The letter from local surgeon Peter Naughton highlighted a shortage of consultant staff for the breast unit in Portlaoise, including a radiologist with a special interest in mammography.
The Department of Health had told The Irish Timesin response to a Freedom of Information request that no such letter existed.
Minister for Health Mary Harney had also told the Dáil that she was unaware of such correspondence.
However, at a meeting of the Oireachtas Health Committee yesterday, a senior official of the HSE said she had a copy of the letter in question.
Fine Gael health spokesman Dr James Reilly said his party would be demanding that both Ms Harney and Mr Martin answer questions in the Dáil next week about why the letter could not be found in the Department of Health and on whether the official file had been tampered with.
"The letter to Micheál Martin of April 30th, 2002, points to the absence of a consultant radiologist with a special interest in breast radiology, as does the Doherty report [on the recent cancer controversy in Portlaoise]. The question that must now be answered is, if the warnings that were flagged up had been acted on, would the misdiagnosis scandal that happened in Portlaoise have come to pass?" he said.
Labour Party leader Eamon Gilmore said he would find it hard to believe a letter of such importance would not have been put before Mr Martin in 2002.

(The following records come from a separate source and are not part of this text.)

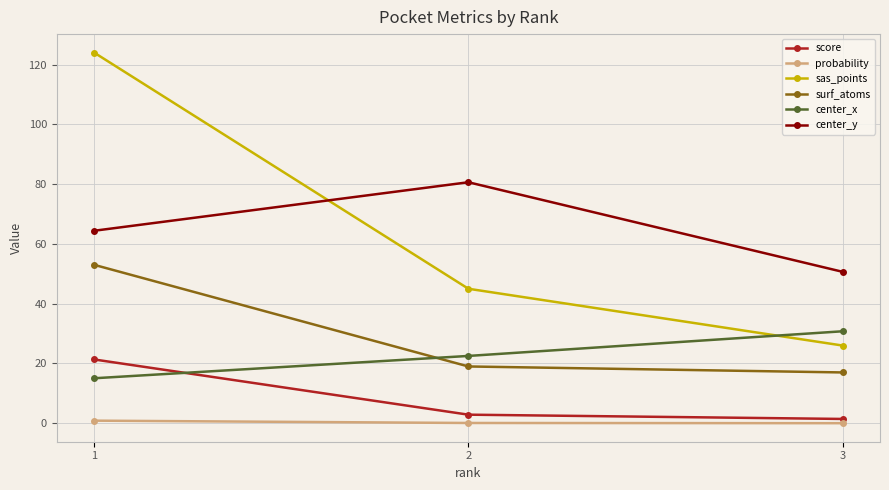

At how many categories does at least one series exceed 41?

3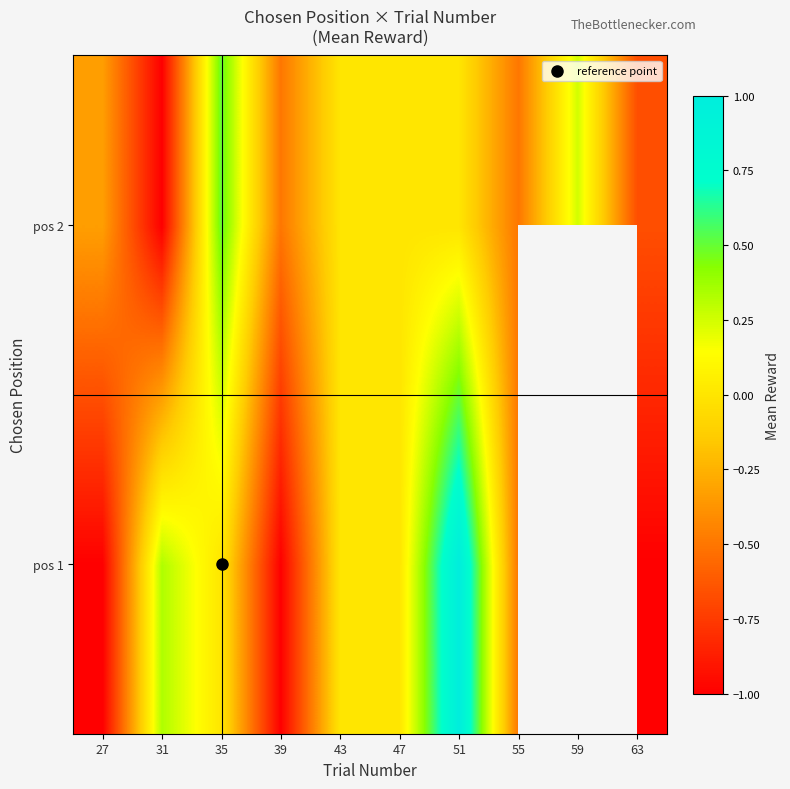

Rank the series by their maximum value, from lowest to highest.

pos 2, pos 1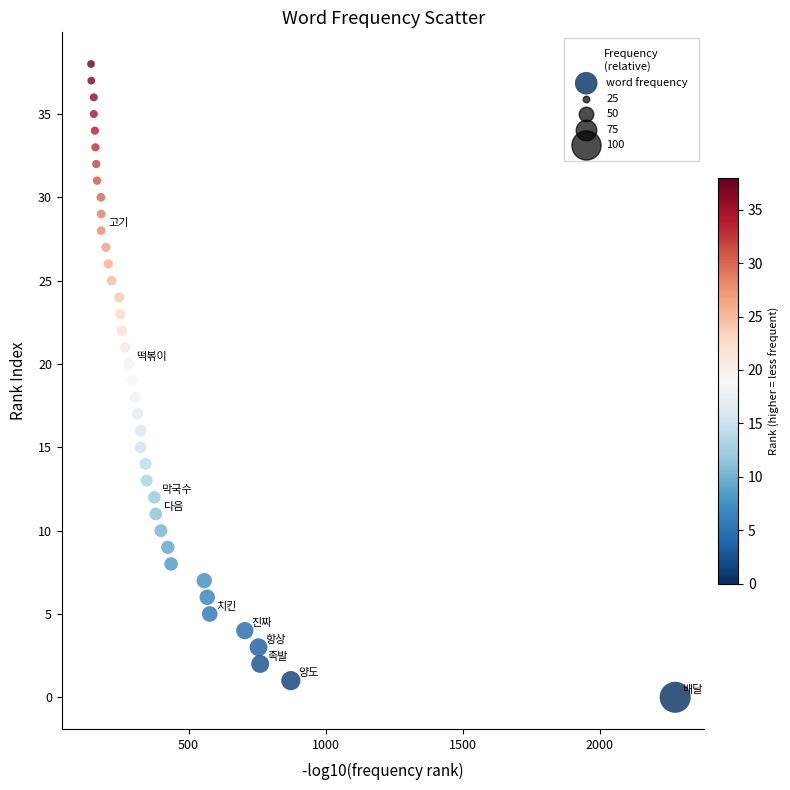

What is the range of Y values (max minus min)?

38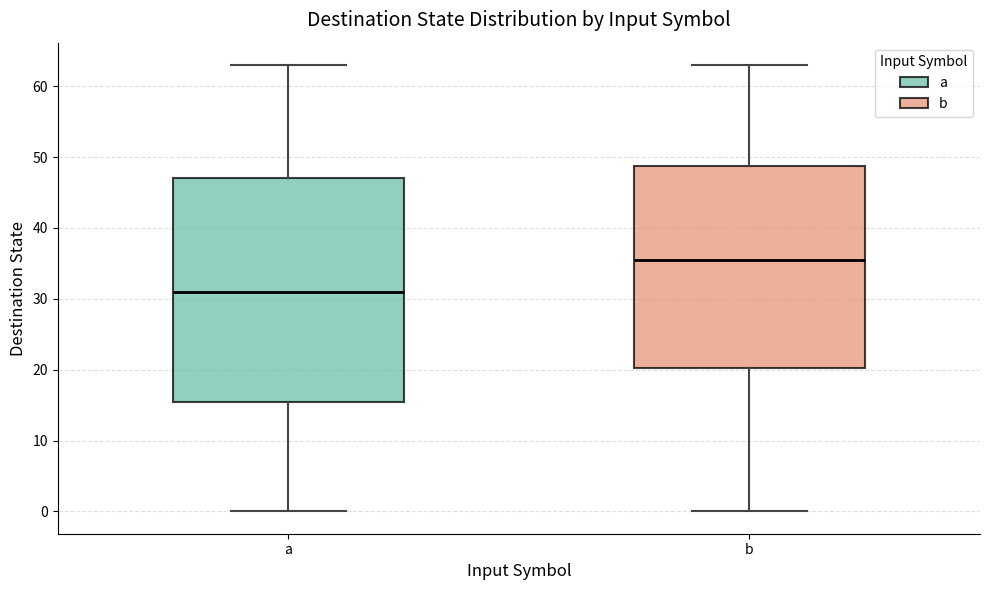

Reading left to right, transcribe this box plot: for each box, give where its median line is, the range the box spans, and where its two whiskers end, as read against the y-axis. The values are not printed on the chart, so give them approximately, as read against the axis.

a: median 31, box 16 to 47, whiskers 0 to 63
b: median 36, box 20 to 49, whiskers 0 to 63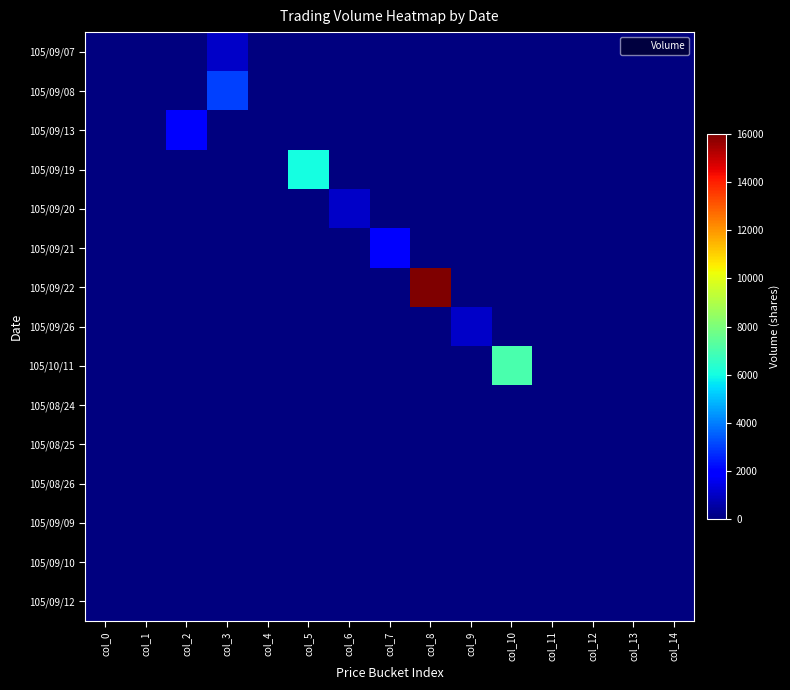

Which series has the largest total across all categories?

105/09/22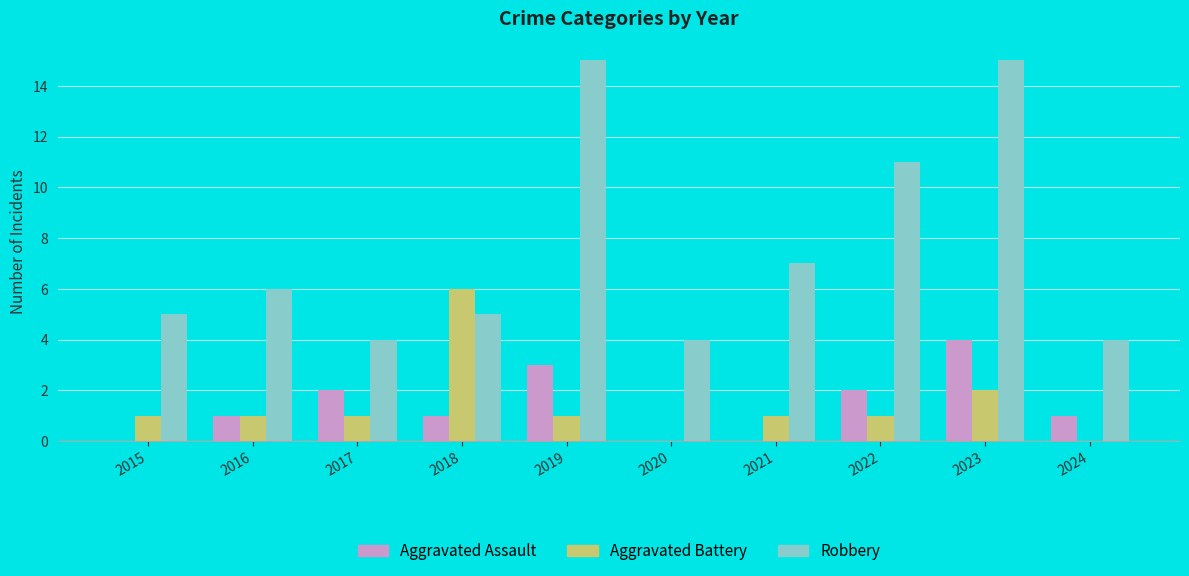

How many groups of bars are there?

10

"Unfortunately Micheál Martin has a track record as minister for health for failing to read documents and briefs. His failure to act on documents warning him that the then regime of nursing home charges was illegal ended up costing the taxpayer tens of millions of euro. In this case his failure to act on the warning from Mr Naughton may well have endangered the health and even the lives of women in the midlands," he said.
Ms Harney said the Department of Health had been unable to find the letter from Mr Naughton to Mr Martin.
However, she said that a number of months after the letter was written, the department had approved the appointment of three additional consultants with a number of conditions such as the establishment of multidisciplinary teams. She said these conditions were not met.
An official close to Mr Martin last night said the Minister was not denying that he had not read the letter from Mr Naughten.
However, the existence of the letter was "immaterial" since Mr Martin would have met "three or four times" with Mr Naughton and other midlands medical staff about local services, the official said, adding: "There is nothing in the letter that would not have been said at meetings, so there is no question that there was a warning in it that was ignored."
Mr Martin, during his time in the Department of Health and Children, was closely involved with efforts to improve cancer services in the midlands. However, the Hollywood report which recommended that services in the midlands be centralised in Tullamore met with violent opposition from other midland counties.
In a three-hour appearance before the committee, Ms Harney defended the Health Service Executive and again said she would not be resigning over the Portlaoise controversy.
The Minister said she believed HSE management had the capacity to make sure that the problems identified in the reports on the Portlaoise controversy were put right. Without a unified health service delivery system in the form of the HSE, it would not have been possible to have eight designated centres of excellence for cancer care, she said.
HSE chief executive Prof Brendan Drumm said he had absolutely no disagreement with comments made by Dr Ann O'Doherty, author of one of the reports on the controversy.
Dr O'Doherty said there had been a high level of misdiagnosis of breast cancer in Portlaoise.
She said that approximately 1 per cent of women who attended a good centre experienced a delay in diagnosis even with the best equipment and expertise, and some cancers were extremely difficult to detect.
However, she said that the figure for Portlaoise was 6 per cent.
She said her report may have been responsible for some of the confusion as it stated that the level of false negatives found at the hospital had fallen within the rates of false negatives published in similar reviews.